Copy node value using ‘_copy :/path/to/node’. - target will always be scaler - source could be dict or scaler - recursive replacements - this will replace above string path with target value Insert node childs using _copy: /path/to/node - content of source node is copied - rest of the child overrides

Pytorch parameter naming convention

  • Parameter object is same as Tensor

  • Within each module, parameter gets named by variable name it is assigned to

  • Parameter is only added in .parameters() or .named_parameters() if its instance wasn’t already added

  • Optimizer is supplied with parameters iterator or name,parameter tuple iterator so shared params doesn’t get operated more than once

  • If parameter is stored in ParameterList then the parameter name will be variable_name.index

  • name of the parameter depends on at which level .named_parameters gets called

  • Pytorch ignores underscore in variable names and it doesn’t mean they will not be in parameters collection.

Arch params

Imagine we have N arch parameters of K kinds, each kind having count N_k. Each parameter is one tensor. Some of the parameters may reside in ops, some may be at cell or model level. Their names are determined by where they reside. For example, cell level arch param might get named at model level as cells.0.arch_param1. Some of these parameters may get shared in different parts of the model.

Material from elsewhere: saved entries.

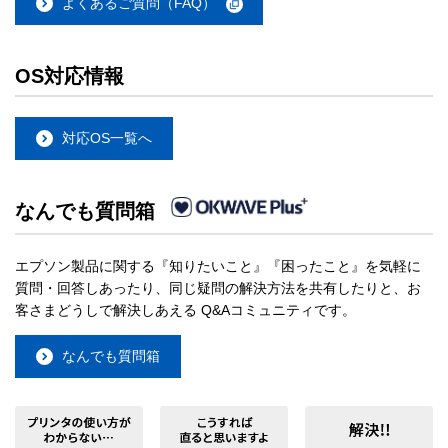
よくあるご質問（FAQ）
OS対応情報
対応OS一覧へ
なんでも質問箱
エプソン製品に関する『知りたいこと』『困ったこと』を気軽に
質問・回答しあったり、同じ疑問の解決方法を共有したりと、お
客さまどうしで解決しあえる Q&Aコミュニティです。
なんでも質問箱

So we need ways to retrieve parameters by:

  • their kind

  • by owner

  • Are they shared or owned

This can be achieved by naming convention for variables where such parameters will be stored. Let’s define this convention as kind_arch_param. This way any parameter with name ending in _arch_param is considered as architecture parameter. Their full name in the form module1.module2.kind1_arch_param defines where they reside. The part after last “.” and without _arch_param suffix defines the kind of the parameter. While Pytorch automatically avoids double listing for shared parameters, a module can have following convention to keep things clean: Module keeps arch parameters in dictionary where key is same as what their variable names would have been. This way Pytorch doesn’t register them automatically. If module does own these parameters, it will create variables with same name so they get registered. Module then can provide following methods: get_owned_params, get_shared_params, is_owned_param(p). For parameter sharing, module may receive dictionary of parameters owned by someone else and given module can decide to share some or all of those.

So, we stipulate that each instance of nn.Module type have same number and type of arch params. So Cell may have one set of arch params, Op have another, Model have another and so on. Question is (1) is it possible to share only subset of one’s parameters among instances? (2) how Cell1 can share its arch parameters with Cell2 and Cell3 and Cell4 can with Cell5, Cell6. I think supporting this level of infinite flexibility can potentially make things complex. So let’s see how we can do subset of these functionalities. We will have ModelDescBuilder decide which module shares arch params with which one. This can be done with base *Desc object having member specifying identity of object it will receive parameters from. If no arch parameter is received then object shall create its own. If it did, it may take whole or portion of it and create rest of its own. One can access arch_params method to access params for that module directly and pass parameter recursive=True to get arch params of entire module hierarchy. The return value is ArchParams object.